The Winter Olympics (& World Cup) are coming up. If we're lucky and live
beyond our life expectancy, it's one of maybe 20 we could possibly see. 20.
That's how short life is.

A long time ago I was getting into film direction and saw a contest in town
for 8mm film shorts. So I wrote a screenplay, gathered eight of my friends
together, and in one long day, we shot it. Weeks later when it came back from
the labs, I took it to a guy I knew (who was also involved in putting the
contest on) who had a projector. I was so excited. I was so proud of what I
had done. I began rehearsing, in my mind, answers to such questions as, "How
did you achieve such genius with so little background in film?", "What was
your inspiration?", etc. The projector spun the film; I held my breath. We
couldn't see anything; I hadn't used enough light. (In all my books on film
direction, lighting an 8mm didn't come up.) The guy said, as he walked me out,
"But you had fun making it right?" I took it almost as a taunt.

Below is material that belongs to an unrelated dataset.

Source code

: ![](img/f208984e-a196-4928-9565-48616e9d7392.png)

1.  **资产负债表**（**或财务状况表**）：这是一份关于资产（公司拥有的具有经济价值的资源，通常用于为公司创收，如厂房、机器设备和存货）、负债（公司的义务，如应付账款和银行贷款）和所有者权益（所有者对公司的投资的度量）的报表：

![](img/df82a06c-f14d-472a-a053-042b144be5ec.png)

I thought,
"Fuck fun. I didn't want fun. I wanted that fucking film to turn out."

So you're on Hacker News because you like technology? That technology is going
to be obsolete in _at most_ a few Winter Olympics from now. You're on HN
because you have a startup? If you have a great idea and you execute well with
a great team... the odds are not even remotely in your favor. Ask anyone in
the business. Not even remotely.

Today when I think back, do you know what I remember from that 8mm film I
made? How much fun my friends and I had making it. We had a blast. That day is
a wonderful, glorious memory. Whether or not the film turned out was always
irrelevant.

Everything you think and love and see and know has an expiration date on it.
20 Olympics -- at most -- if you're lucky. And when you're old and smoking
that last cigar (because fuck it) and you close your eyes, what will you
remember? Do you know? I'll tell you. Not the film. You won't even remember
what the film was about. No, you'll remember the day you shot it. "But you had
fun making it?" Did you? It can sound like a taunt, but it's not. It's
everything. God, be ambitious. Be smart. Good for you. But have fun. Most of
all, have fun.

Laugh, HN. Let your hair down. Have sex. Drink wine from the bottle. Dance
like madman. Have fun. For the love of God. You have 20 and it's all you'll
ever have. Have fun.